Tumor-informed assays like Signatera sequence a patient's tumor to create a personalized test, making it highly sensitive but taking 3-4 weeks. Tumor-uninformed assays are faster (1 week) but less sensitive as they screen for a generic panel of cancer mutations.
Circulating tumor DNA (ctDNA) testing is described as unequivocally the most prognostic tool available for colorectal cancer. Patients who remain serially negative have a minimal recurrence risk, while a positive result almost universally predicts a future clinical recurrence by 6-8 months.
A powerful counseling technique for complex adjuvant therapy decisions is to ask patients: "If your cancer recurs, will you look back and regret the choice you're making today?" This forces patients to confront their own risk tolerance and helps them commit to a treatment path.
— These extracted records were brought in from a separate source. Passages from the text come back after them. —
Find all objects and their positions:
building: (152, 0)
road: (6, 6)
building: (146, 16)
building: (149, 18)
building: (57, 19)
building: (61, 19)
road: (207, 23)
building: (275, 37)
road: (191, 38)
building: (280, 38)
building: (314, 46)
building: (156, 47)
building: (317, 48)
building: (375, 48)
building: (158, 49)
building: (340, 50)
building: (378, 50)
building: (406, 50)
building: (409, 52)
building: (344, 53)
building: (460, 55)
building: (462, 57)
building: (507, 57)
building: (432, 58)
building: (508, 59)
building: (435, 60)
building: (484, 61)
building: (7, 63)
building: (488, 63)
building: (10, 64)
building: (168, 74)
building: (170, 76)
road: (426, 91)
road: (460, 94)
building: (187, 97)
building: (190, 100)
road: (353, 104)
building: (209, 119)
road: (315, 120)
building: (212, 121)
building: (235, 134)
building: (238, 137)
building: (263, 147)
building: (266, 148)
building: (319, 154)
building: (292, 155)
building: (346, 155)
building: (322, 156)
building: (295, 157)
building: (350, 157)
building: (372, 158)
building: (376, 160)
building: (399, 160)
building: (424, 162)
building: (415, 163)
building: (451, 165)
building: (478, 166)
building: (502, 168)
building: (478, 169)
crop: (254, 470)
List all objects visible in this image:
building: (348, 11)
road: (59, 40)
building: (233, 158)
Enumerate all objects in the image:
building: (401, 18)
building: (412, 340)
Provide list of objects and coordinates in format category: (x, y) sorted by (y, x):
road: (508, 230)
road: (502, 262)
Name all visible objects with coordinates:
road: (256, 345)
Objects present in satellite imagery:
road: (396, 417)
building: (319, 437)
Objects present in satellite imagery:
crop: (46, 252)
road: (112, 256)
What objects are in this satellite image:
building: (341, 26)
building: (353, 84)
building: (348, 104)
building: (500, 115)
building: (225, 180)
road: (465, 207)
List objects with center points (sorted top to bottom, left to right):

For every 10 Stage III patients receiving adjuvant chemo, 5 are already cured by surgery and 2-3 will recur regardless. This means therapy only benefits 2-3 patients, leading to significant overtreatment for the majority who endure toxicity without benefit.
With colorectal cancer rates rising in young adults, the long-term toxicity of oxaliplatin-induced peripheral neuropathy is a graver concern. A 30-year-old patient could face debilitating side effects for 40-50 years, fundamentally altering the risk-benefit calculation for adjuvant therapy.
Oncologists are more comfortable using a positive ctDNA test to escalate care (e.g., recommend chemo for a low-risk Stage II patient). However, they are more hesitant to use a negative test to de-escalate or withhold standard chemo for higher-risk patients, pending more definitive trial data.
The landmark DYNAMIC-2 study showed that using ctDNA to guide adjuvant therapy decisions in Stage II colon cancer cut chemotherapy use by 50% (from 30% to 15% of patients). This de-escalation was achieved without any negative impact on patient outcomes, validating the approach.